* ASSIGNMENT *
With the pictures omitted, write out all of the listing exactly.

=== Begin Enclosure ===

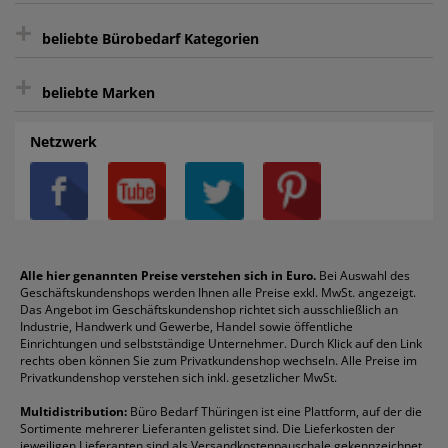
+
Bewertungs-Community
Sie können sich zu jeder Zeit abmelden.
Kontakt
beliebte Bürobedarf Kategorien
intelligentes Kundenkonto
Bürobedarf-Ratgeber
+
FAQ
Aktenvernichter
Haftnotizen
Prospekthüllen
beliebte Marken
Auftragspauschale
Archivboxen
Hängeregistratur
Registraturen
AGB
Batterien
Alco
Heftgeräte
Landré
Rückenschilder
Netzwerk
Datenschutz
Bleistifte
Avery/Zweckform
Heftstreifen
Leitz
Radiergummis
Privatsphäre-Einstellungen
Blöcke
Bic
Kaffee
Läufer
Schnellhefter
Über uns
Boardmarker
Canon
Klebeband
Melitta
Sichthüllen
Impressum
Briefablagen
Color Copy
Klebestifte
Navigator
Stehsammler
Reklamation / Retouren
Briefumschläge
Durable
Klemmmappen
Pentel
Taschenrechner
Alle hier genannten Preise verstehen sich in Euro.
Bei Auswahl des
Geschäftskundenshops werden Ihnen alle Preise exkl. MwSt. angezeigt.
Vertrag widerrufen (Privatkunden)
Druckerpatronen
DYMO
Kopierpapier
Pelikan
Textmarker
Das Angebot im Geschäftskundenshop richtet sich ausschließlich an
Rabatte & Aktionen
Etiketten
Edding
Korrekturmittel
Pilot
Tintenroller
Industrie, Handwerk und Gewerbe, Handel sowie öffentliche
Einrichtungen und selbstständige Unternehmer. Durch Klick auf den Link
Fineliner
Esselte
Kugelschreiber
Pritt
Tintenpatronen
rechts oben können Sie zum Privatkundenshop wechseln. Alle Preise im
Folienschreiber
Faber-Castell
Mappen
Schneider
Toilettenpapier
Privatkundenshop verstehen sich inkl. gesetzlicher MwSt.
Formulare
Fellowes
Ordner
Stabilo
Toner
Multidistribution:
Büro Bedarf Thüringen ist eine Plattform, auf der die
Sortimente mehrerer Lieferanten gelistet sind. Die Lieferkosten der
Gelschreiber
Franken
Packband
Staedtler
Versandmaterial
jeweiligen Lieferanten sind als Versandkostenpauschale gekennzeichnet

=== End Enclosure ===

* RESPONSE AREA *
+
Bewertungs-Community
Sie können sich zu jeder Zeit abmelden.
Kontakt
beliebte Bürobedarf Kategorien
intelligentes Kundenkonto
Bürobedarf-Ratgeber
+
FAQ
Aktenvernichter
Haftnotizen
Prospekthüllen
beliebte Marken
Auftragspauschale
Archivboxen
Hängeregistratur
Registraturen
AGB
Batterien
Alco
Heftgeräte
Landré
Rückenschilder
Netzwerk
Datenschutz
Bleistifte
Avery/Zweckform
Heftstreifen
Leitz
Radiergummis
Privatsphäre-Einstellungen
Blöcke
Bic
Kaffee
Läufer
Schnellhefter
Über uns
Boardmarker
Canon
Klebeband
Melitta
Sichthüllen
Impressum
Briefablagen
Color Copy
Klebestifte
Navigator
Stehsammler
Reklamation / Retouren
Briefumschläge
Durable
Klemmmappen
Pentel
Taschenrechner
Alle hier genannten Preise verstehen sich in Euro.
Bei Auswahl des
Geschäftskundenshops werden Ihnen alle Preise exkl. MwSt. angezeigt.
Vertrag widerrufen (Privatkunden)
Druckerpatronen
DYMO
Kopierpapier
Pelikan
Textmarker
Das Angebot im Geschäftskundenshop richtet sich ausschließlich an
Rabatte & Aktionen
Etiketten
Edding
Korrekturmittel
Pilot
Tintenroller
Industrie, Handwerk und Gewerbe, Handel sowie öffentliche
Einrichtungen und selbstständige Unternehmer. Durch Klick auf den Link
Fineliner
Esselte
Kugelschreiber
Pritt
Tintenpatronen
rechts oben können Sie zum Privatkundenshop wechseln. Alle Preise im
Folienschreiber
Faber-Castell
Mappen
Schneider
Toilettenpapier
Privatkundenshop verstehen sich inkl. gesetzlicher MwSt.
Formulare
Fellowes
Ordner
Stabilo
Toner
Multidistribution:
Büro Bedarf Thüringen ist eine Plattform, auf der die
Sortimente mehrerer Lieferanten gelistet sind. Die Lieferkosten der
Gelschreiber
Franken
Packband
Staedtler
Versandmaterial
jeweiligen Lieferanten sind als Versandkostenpauschale gekennzeichnet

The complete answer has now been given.